Bei der Rückschau auf die Gemüseernte macht Feuerborn deutliche Unterschiede. Eine gewisse Trockenheit könne man durchaus überbrücken, indem man die Felder beregnet; doch man gerate auch hier an Grenzen. Und so sei es manchmal eben nur Lebenserhaltung, von Wachstum keine Rede.

Bei der Milchproduktion habe man es seit Anfang des Jahres schon mit Preisen zu tun, die für die Betriebe nicht rentabel seien. Die Bauern bekämen im Schnitt zwischen 26 und 29 Cent je Kilo; sie bräuchten aber mindestens 35 bis 38 Cent. „Wer heute Milch erzeugt, zahlt zu“, betont der Bauernverband deshalb in seiner Pressemitteilung. Man kämpfe gegen die Überproduktion, müsste die Mengen eigentlich reduzieren, „aber wer fängt an?“, fragt Feuerborn.

Problematisch auch die Lage in der Schweineproduktion - wegen der hohen Futtermittelpreise und der unverändert auf Talfahrt befindlichen Preise für Schlachtschweine. Man müsse damit rechnen, heißt es, dass sich die Tierproduktion immer weiter konzentriere, aber auch Betriebsteile aufgegeben werden könnten.

Carmen Lingner, die Schöpferin der Erntekrone, hört aufmerksam zu, was es aus Sicht der Bauern zu beklagen gibt. Sie weiß, wie hart deren Geschäft ist. Und obwohl das Getreide, wie gesagt, goldener und die Gerste etwas weicher hätte ausfallen können, sei sie mit der Materialauswahl für die Erntekrone 2015 schon zu zufrieden: Weizen, Roggen, Gerste, Hafer, Leinsamen - all das findet sich in ihrem Kunstwerk wieder, für das sie allein eine Woche gebraucht habe, um die Materialien in Form zu wickeln. Wofür sich die 52-Jährige übrigens in den heimischen Kuhstall zurückgezogen habe.
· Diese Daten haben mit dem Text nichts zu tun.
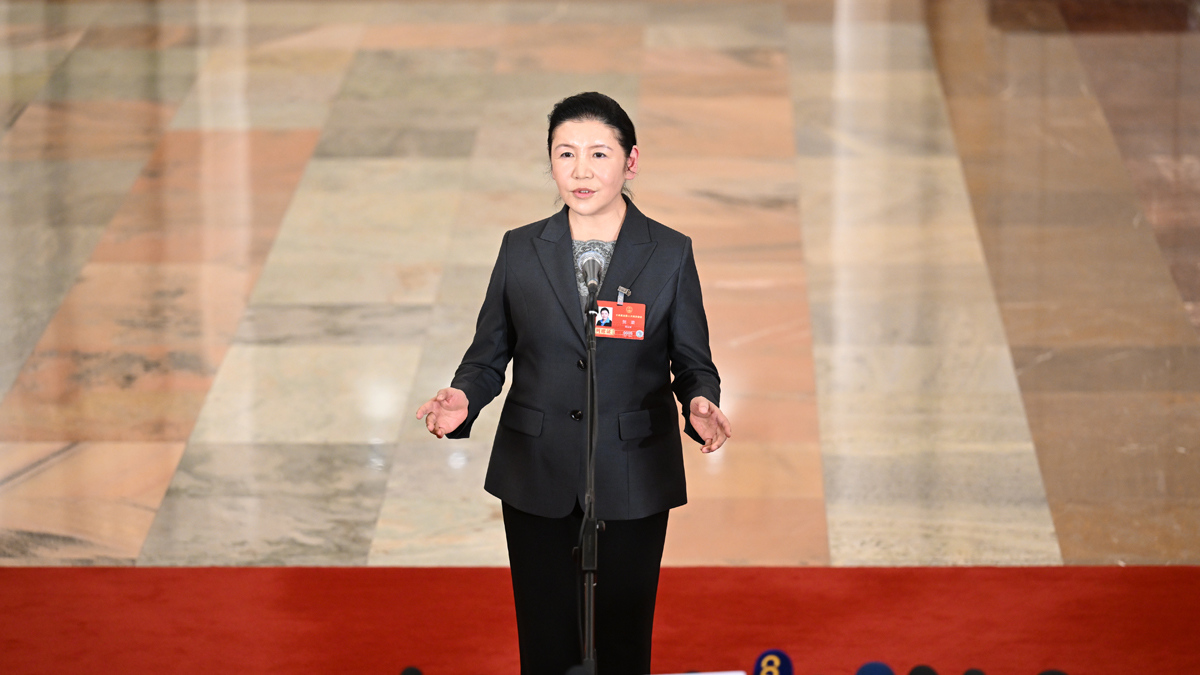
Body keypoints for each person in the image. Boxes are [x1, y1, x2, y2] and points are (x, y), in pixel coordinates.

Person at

Gelernt, erzählt sie, habe sie das Handwerk von Dorothea Frömmigen, die mittlerweile 80 ist und ihrer Nachfolgerin das Erntekronen-Geschäft nun gänzlich überlassen habe. Obwohl: So ganz allein musste Carmen Lingner dann auch nicht arbeiten. „Ich hatte Hilfe von Vera Thormann“, bedankt sie sich. Was auch Landrat Uwe Schulze nicht versäumt, dem die Krone wiederholt gut gefällt. (mz)

Der Sommer war aus Sicht der Bauern viel zu trocken.
Der Sommer war aus Sicht der Bauern viel zu trocken.